Задуманное было несложно осуществить. Кондрат был уверен: стоит лишь припугнуть арестом или расстрелом, и люди сами отдадут все накопленное и жаловаться не станут. Да и кому, когда ночью в твой дом врывается представитель новой власти с постановлением на обыск и арест, подписанный офицером полицейского управления? Хочешь избежать неприятностей — плати. Хочешь жить — плати. Не желаешь, чтобы твоего отпрыска отправили на работу в Германию, — плати. Кондрат Матюшин не побрезгует и золотыми коронками. Их все же лучше снимать с живого носителя, чем с трупа.
И люди платили. Много ценных предметов передал Матюшин начальнику районной полиции за время их «добрых» деловых отношений. Оттого и тяжел был ранец. Утяжеляли и собственные накопления, ведь о своих интересах Кондрат никогда не забывал. К чему тогда все это было затевать?..
Матюшин вспомнил, как, чудом избежав гибели у Николиного хутора, вместе с Власенко и Семеном Сухевичем вернулся в город, где они почти сразу попали под минометный обстрел партизан. В бой вступать не стали. Становилось очевидным, что застигнутый врасплох немецкий гарнизон обречен. Самое время было подумать о себе. К тому же момент подходящий. Немцы искать не станут, спишут на боевые потери.

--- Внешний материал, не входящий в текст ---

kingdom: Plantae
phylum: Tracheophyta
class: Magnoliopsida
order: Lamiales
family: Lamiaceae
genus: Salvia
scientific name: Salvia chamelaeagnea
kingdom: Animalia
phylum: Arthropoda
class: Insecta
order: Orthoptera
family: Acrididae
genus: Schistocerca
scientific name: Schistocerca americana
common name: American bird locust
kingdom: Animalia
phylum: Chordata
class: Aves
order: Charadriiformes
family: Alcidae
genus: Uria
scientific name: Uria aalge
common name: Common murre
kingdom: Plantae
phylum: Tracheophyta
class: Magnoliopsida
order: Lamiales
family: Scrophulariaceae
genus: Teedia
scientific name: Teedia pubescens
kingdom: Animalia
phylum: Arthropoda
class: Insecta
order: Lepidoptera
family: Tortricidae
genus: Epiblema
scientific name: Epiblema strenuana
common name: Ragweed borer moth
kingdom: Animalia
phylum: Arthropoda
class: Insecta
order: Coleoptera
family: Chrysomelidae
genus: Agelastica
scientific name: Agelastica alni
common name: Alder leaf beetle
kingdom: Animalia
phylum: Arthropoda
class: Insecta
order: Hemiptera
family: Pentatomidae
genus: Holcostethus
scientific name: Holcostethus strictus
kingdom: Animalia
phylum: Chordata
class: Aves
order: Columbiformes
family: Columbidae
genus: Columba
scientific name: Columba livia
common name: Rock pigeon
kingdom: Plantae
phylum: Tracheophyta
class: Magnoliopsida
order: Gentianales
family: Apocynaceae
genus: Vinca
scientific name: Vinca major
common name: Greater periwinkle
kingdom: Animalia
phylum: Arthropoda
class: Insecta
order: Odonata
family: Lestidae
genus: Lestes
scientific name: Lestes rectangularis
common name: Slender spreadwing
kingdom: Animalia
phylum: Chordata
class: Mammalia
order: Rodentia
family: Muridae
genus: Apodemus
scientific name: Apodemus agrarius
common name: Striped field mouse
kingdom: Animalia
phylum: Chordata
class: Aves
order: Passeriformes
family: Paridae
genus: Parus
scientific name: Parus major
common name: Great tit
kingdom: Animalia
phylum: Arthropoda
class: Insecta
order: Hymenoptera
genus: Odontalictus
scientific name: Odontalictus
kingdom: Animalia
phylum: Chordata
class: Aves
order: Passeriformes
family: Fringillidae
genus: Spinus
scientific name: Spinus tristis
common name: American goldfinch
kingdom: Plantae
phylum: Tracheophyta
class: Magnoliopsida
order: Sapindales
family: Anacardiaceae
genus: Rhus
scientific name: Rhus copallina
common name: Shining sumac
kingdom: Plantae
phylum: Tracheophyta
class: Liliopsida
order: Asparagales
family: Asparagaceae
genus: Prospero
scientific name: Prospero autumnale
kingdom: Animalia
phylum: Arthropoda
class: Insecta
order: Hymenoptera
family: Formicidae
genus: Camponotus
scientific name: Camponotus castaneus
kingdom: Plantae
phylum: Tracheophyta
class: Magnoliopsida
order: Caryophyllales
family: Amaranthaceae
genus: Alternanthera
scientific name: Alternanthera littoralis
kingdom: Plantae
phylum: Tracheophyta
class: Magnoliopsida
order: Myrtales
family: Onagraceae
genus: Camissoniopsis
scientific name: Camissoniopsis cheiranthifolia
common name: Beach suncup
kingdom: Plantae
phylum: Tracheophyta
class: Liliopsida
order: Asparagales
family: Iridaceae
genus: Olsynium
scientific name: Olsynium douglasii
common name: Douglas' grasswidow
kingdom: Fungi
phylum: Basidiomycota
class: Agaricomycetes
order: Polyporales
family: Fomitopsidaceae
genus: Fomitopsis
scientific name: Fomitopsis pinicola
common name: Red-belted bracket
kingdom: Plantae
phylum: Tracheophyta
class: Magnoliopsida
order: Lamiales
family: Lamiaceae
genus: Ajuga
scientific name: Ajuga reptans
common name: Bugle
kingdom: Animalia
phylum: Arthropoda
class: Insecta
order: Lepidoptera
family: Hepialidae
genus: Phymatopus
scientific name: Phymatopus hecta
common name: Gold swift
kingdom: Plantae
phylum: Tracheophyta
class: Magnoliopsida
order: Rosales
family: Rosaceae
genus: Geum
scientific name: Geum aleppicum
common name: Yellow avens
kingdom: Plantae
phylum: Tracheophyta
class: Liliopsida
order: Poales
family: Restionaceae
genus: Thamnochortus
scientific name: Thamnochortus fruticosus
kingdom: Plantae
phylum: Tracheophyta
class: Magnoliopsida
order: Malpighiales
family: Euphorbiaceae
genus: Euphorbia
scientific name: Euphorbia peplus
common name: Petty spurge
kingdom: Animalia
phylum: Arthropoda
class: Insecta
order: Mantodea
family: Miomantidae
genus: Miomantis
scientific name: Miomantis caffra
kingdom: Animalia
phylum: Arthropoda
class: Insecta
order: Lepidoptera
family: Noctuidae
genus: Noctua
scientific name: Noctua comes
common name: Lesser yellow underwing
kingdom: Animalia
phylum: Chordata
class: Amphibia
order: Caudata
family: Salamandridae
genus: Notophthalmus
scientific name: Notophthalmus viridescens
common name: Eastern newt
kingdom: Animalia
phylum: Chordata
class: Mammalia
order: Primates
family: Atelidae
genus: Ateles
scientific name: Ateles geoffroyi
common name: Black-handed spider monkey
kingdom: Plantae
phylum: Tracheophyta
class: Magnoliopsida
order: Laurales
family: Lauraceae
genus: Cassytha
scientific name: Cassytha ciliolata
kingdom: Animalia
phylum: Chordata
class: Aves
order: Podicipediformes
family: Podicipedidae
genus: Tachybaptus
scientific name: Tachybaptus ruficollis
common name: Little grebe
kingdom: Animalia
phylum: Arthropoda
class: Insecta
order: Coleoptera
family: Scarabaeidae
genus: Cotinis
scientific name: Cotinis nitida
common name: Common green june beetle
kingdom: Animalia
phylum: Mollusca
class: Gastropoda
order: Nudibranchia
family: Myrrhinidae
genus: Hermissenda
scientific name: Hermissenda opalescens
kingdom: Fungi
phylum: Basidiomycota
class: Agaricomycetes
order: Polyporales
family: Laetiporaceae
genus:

Прежде чем навсегда покинуть город, Кондрат забежал в дом дальнего родственника, у которого хранил некоторые «личные вещи», после чего направился к полицейскому управлению. Здесь он надеялся застать капитана Хойера. Рядом, словно цепные псы, шли Власенко с Сухевичем, готовые по его команде броситься на любого. С ним они чувствовали себя увереннее.
Небольшая площадь перед старым особняком, где размещалось полицейское управление, кишела людьми. Повсюду царил хаос. Грубо потребовав уступить дорогу, мимо пробежали фельджандармы.
Вход в здание охранялся двумя пулеметчиками. Рядом, ощетинившись крупнокалиберным оружием, стояли в боевой готовности несколько коробок БТР. Тут же кучковались с десяток мотоциклов. Отдельно, сверкая полировкой, были припаркованы две легковушки.
Из здания то и дело выскакивали гитлеровцы. Выкрикивая на ходу команды, младшие офицеры прыгали в коляски мотоциклов, чтобы через минуту скрыться в западном направлении.
— Никак бегут? — заметил с иронией Власенко.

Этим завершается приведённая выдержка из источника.